Expansion to 2,000 m²

GrowX currently supplies several top-class chefs and high-end restaurants with its vegetables. “We aim to expand our vertical farm to 2,000 m², which would enable us to supply half the population of Amsterdam with sustainably grown vegetables, cultivated via vertical farming technology, by 2025”, explains Michel Visser of GrowX.

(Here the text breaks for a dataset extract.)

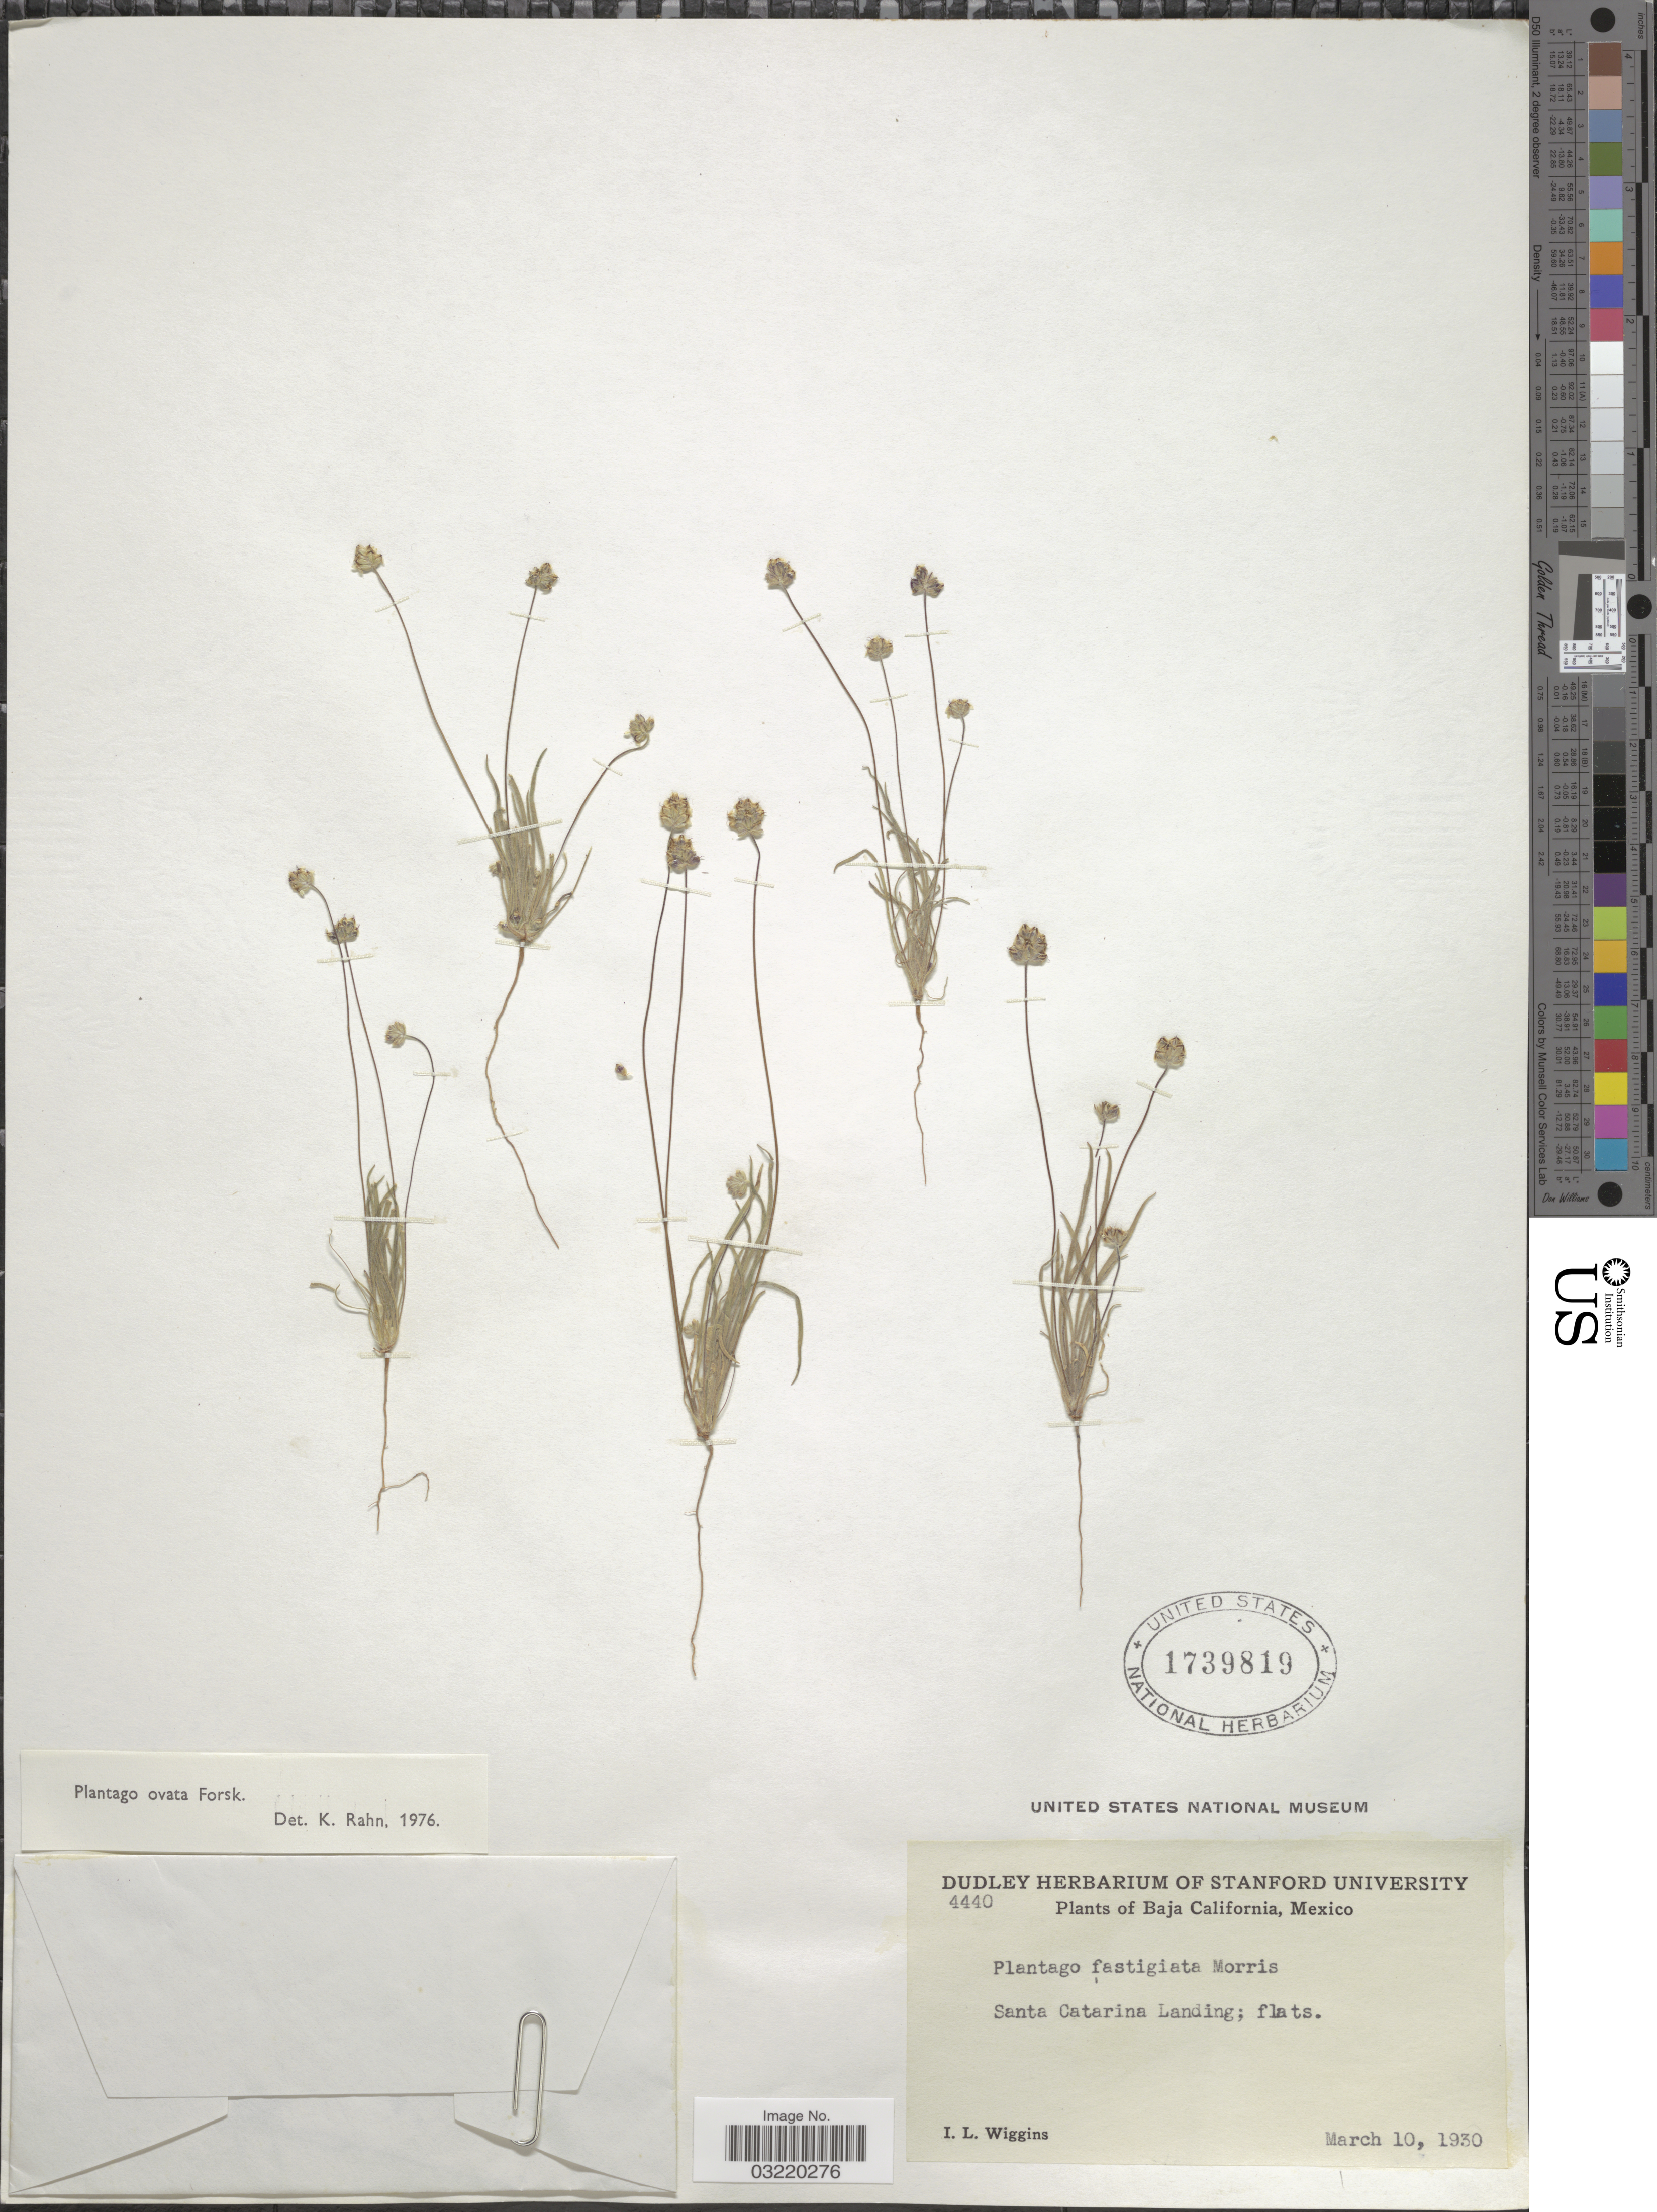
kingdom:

Shortage of fresh vegetables

According to Visser food shortages could become alarming in the future. This could be due to the rapid growth of cities and the population. GrowX believes that it is crucial that we do not develop a dependency on the import of fresh vegetables, which is paired to such negative factors as more transport movements, fuel costs and higher CO2 emissions. Besides that, you can’t really call vegetables that are shipped to you from many kilometres away fresh anymore, claims Visser.

Fool-proof harvests

“Vertical farming is carried out in the urban environment, which means less travel time for your tomatoes, for example. Vegetables grown on a vertical farm are cultivated in a high-tech closed system. You can create ideal circumstances here, and as a result harvests are fool-proof. Climate control also renders the use of pesticides obsolete. This means that rinsing and re-rinsing will no longer be necessary. As a result, vertical farming will also save lots of water”, continues Visser.

Lofty ambitions

Taking into consideration that the vegetables are grown in layers above one another, space in the city is also used to optimum advantage. The initiators believe this to be a situation that offers only advantages. They call the Netherlands a pioneer in the field of knowledge and innovation in agriculture. Amsterdam aims to become the first city in the world where vertical farming will feed half its population. Start-up GrowX is an initiative launched by American John Apesos and chemical technologist Jens Ruijg.